Given concerns about excessive fluid resuscitation in early septic shock management, several ongoing RCTs are assessing early resuscitation practices.

The REFRESH pilot RCT was a multicenter, unblinded trial which enrolled 99 patients with suspected infection and systolic blood pressures of <100 mm Hg after administration of 1000 mL of balanced crystalloid fluid from Australian emergency departments.[123] Patients were randomized to protocolized standard care versus restricted volume management. Standard care included a second 1,000 mL bolus, followed by additional 500 mL boluses if deemed necessary based on perfusion parameters until euvolemia was judged to have been achieved, followed by initiation of norepinephrine if MAP was <65 despite indicators of euvolemia. Patients in the experimental arm received norepinephrine immediately if MAP was <65. Fluid boluses of 250 mL each hour up to 1,000 mL total and IV fluids at maintenance rate (maximum 150 mL/h) could be given at physician discretion. In both groups, norepinephrine was administered peripherally until central access could be obtained.

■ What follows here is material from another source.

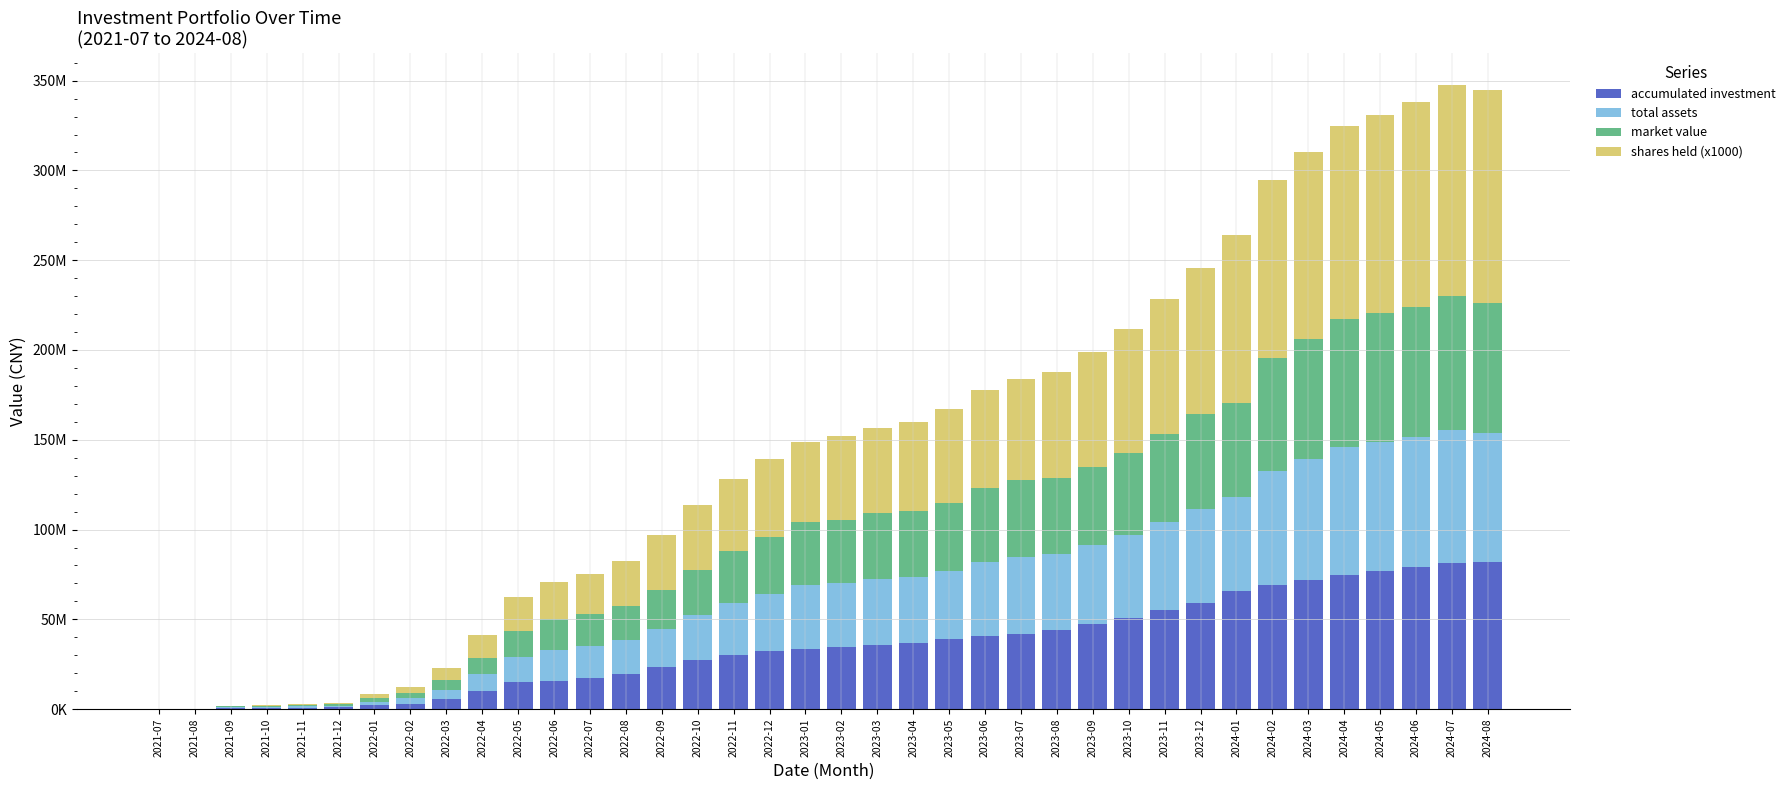

Are the bars horizontal?

No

The primary outcome was total fluid administered at 6 hours.[123] Patients in the restricted volume arm received less IV fluid compared with standard care (2,387 vs. 3,000 mL at 6 hours, p < 0.001; 3,543 vs. 4,250 mL at 24 hours, p = 0.005) and had earlier initiation of vasopressors, but no difference in the total time spent on vasopressors.[124] A larger study with goal enrollment of 3,000 patients is being planned.[125]

Meanwhile, in the United States, the CLOVERS trial sponsored by the PETAL Network is underway.[89] CLOVERS is a multicenter, randomized, unblinded trial of liberal fluid management (additional 2 L of fluid prior to consideration of vasopressors) versus restrictive fluid management (immediate initiation of vasopressors) in patients with persistent sepsis-induced hypotension after 1 to 3 L of IV fluids.[89] The primary outcome is 90-day mortality.

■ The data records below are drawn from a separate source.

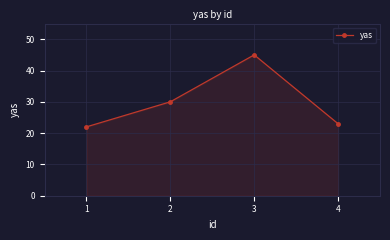

The chart shows a value of 32 at 4. True or false?

False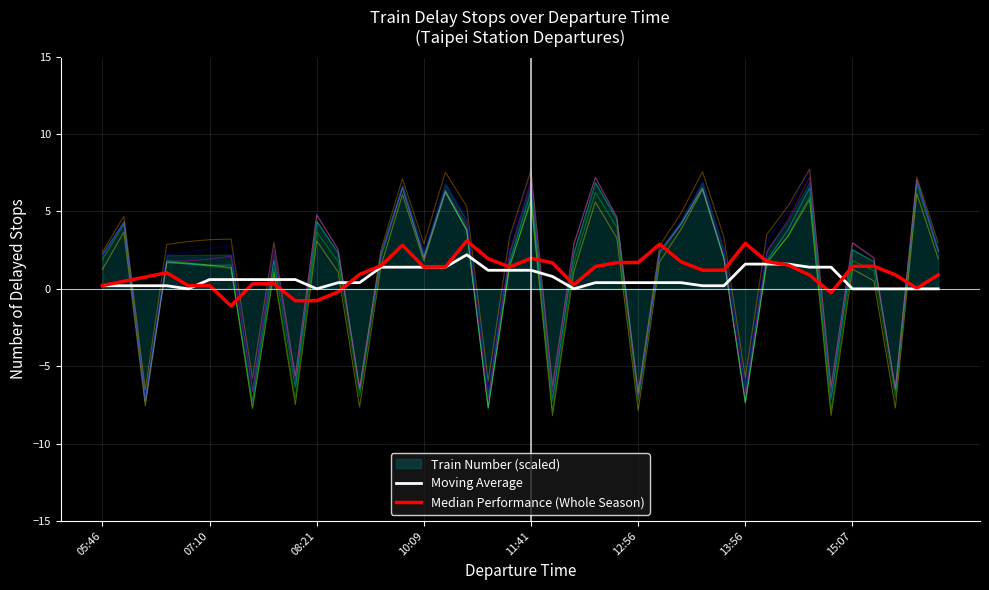

How many lines are shown in the chart?

2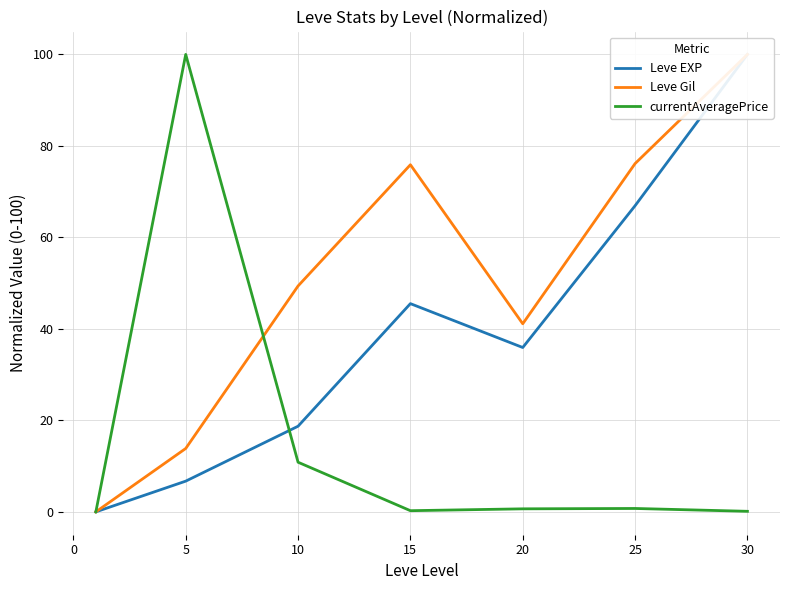

List the series in order of their peak value, lowest first.

Leve EXP, Leve Gil, currentAveragePrice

Finally, in the United Kingdom, the 65 trial, assessing the clinical effectiveness of permissive hypotension (MAP target 60–65 mm Hg during vasopressor therapy) versus usual care in critically ill patients aged 65+ years, recently finished recruiting patients in March 2019.[126] The primary outcome is all-cause 90-day mortality.

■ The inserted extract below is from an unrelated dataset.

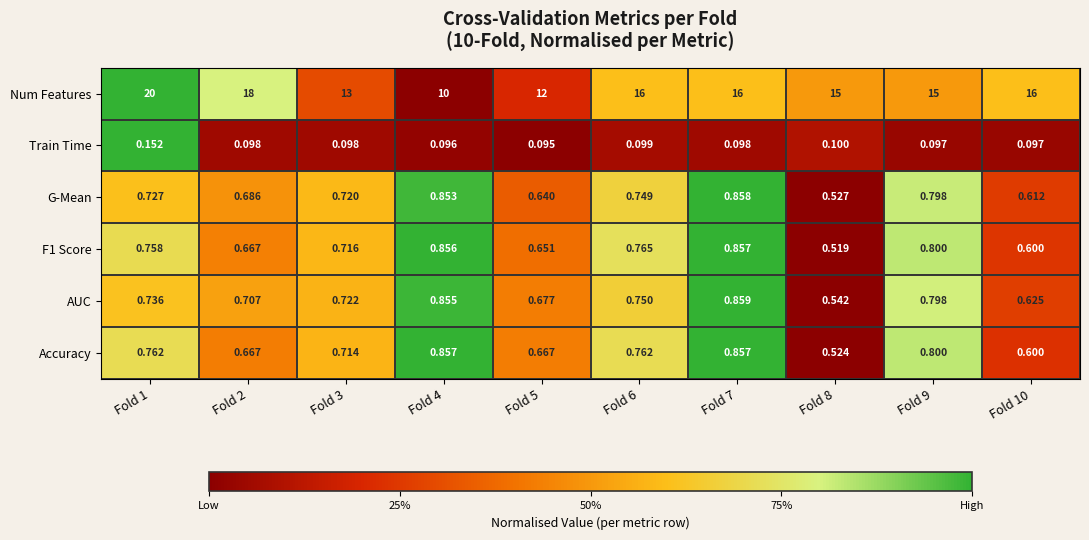

Which series has the widest spread of values?

Num Features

While we await results from the above studies, we favor an initial 30 mL/kg fluid bolus in patients with sepsis-induced hypotension or lactic acidosis, followed by prompt initiation of vasopressors for patients who are still hypotensive (via peripheral access until central access can be established). We generally target a MAP goal of 65, except for patients who are known to have a lower baseline MAP.